Oh dear – nother day, another conversation with Nelson McCausland on the Nolan Show. Despite temptations not to, I like Nelson – in fact I exchanged a few pleasant words with him in the Linenhall Library earlier this week. But when he gets on the airwaves, he really does talk some poppycock. Maybe he knows it’s poppycock and goes on speaking it just the same. Or maybe he believes it. Either way it’s poppycock.
This morning he was on talking about Jeremy Corbyn and the appalling fact that he had, in the past, republican sympathies, that he believed in a united Ireland, that he met with Irish republicans. Pretty awful, eh? The fact is, Jeremy Corbyn and a number of other people, including Fr Alex Reid and John Hume, talked to republicans during the Troubles. Why? Because they knew that republicans were engaged in violence as a last resort – there seemed no other option. The way to keep the violence going was to stay well away from those thus engaged. The rational – and courageous – thing to do was to talk to those thus involved and work with them to achieve conditions where they felt they could pursue their objectives without resort to violence.
Colum Eastwood has said t he thinks victims should not be used by politicians. I couldn’t agree more. But one of Nelson’s objections to Corbyn was that he attended a ceremony commemorating some IRA men who had been killed. Why raise the past and denigrate one section of people, if you’re not intent on furthering your political career on the back of past violence and those who suffered?
Near the end of our discussion, a man rang in telling me that I claimed victimhood for dead republican paramilitaries. The fact that I had made no such claim didn’t seem to bother him. But when I asked why so many hundreds, perhaps thousands of young men and women engaged in violence during the Troubles, the answer was ‘They had a choice’. Which of course was a way to avoid answering my question about why so many resorted to violence.

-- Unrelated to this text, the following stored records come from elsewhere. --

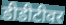
डीडीटीवर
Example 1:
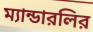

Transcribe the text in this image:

ম্যান্ডারলির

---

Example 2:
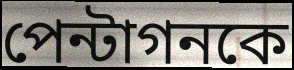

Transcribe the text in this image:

পেন্টাগনকে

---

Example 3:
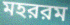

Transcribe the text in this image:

মহররম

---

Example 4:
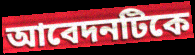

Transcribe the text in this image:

আবেদনটিকে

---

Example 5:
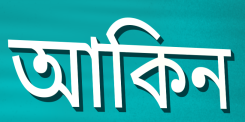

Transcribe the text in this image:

আকিন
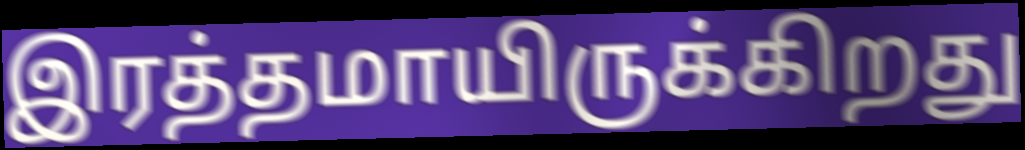
இரத்தமாயிருக்கிறது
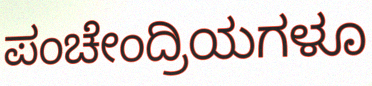
ಪಂಚೇಂದ್ರಿಯಗಳೂ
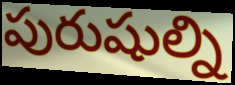
పురుషుల్ని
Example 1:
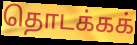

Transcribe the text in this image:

தொடக்கக்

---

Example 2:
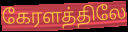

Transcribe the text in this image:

கேரளத்திலே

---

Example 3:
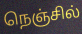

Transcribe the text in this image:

நெஞ்சில்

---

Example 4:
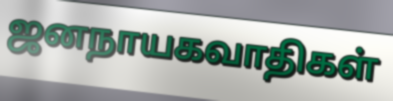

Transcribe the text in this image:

ஜனநாயகவாதிகள்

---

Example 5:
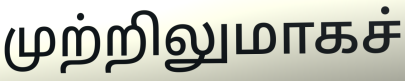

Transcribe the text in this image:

முற்றிலுமாகச்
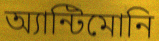
অ্যান্টিমোনি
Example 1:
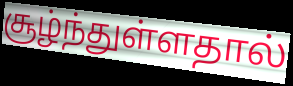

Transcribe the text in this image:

சூழ்ந்துள்ளதால்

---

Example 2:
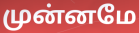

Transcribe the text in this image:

முன்னமே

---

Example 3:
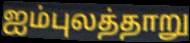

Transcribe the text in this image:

ஐம்புலத்தாறு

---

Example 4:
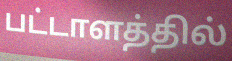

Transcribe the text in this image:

பட்டாளத்தில்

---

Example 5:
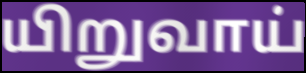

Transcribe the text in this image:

யிறுவாய்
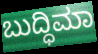
ಬುದ್ಧಿಮಾ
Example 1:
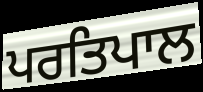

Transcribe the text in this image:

ਪਰਤਿਪਾਲ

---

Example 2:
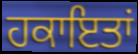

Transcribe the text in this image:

ਹਕਾਇਤਾਂ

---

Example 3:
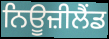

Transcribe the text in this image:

ਨਿਊਜ਼ੀਲੈੰਡ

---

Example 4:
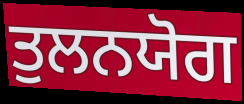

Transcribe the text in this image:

ਤੁਲਨਯੋਗ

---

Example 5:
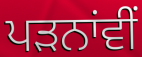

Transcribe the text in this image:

ਪੜਨਾਂਵੀਂ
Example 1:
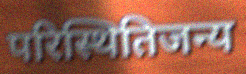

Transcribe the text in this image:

परिस्थितिजन्य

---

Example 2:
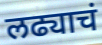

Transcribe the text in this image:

लढ्याचं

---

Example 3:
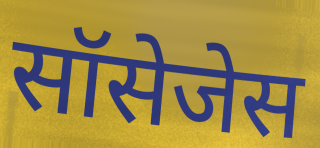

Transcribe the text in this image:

सॉसेजेस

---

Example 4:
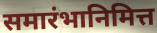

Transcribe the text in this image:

समारंभानिमित्त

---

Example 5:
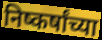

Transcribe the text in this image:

Except you believe that a communal blood-lust suddenly descended on hundreds of young men and women, driving them to go out and murder people, you have to accept that the experience of Catholics in our NEN for the first fifty years of its existence, was one of blatant gerrymandering and discrimination, which was followed by violence at the hands of British soldiers and the RUC. As Paul McCartney sang in his (quickly banned) song:
“Tell me how would you like it
If on your way to work
You were stopped by Irish soldiers
Would you lie down, do nothing,
Would you give in, or go berserk?”
As a British subject, I wonder what Nelson would have done in the situation sketched by McCartney?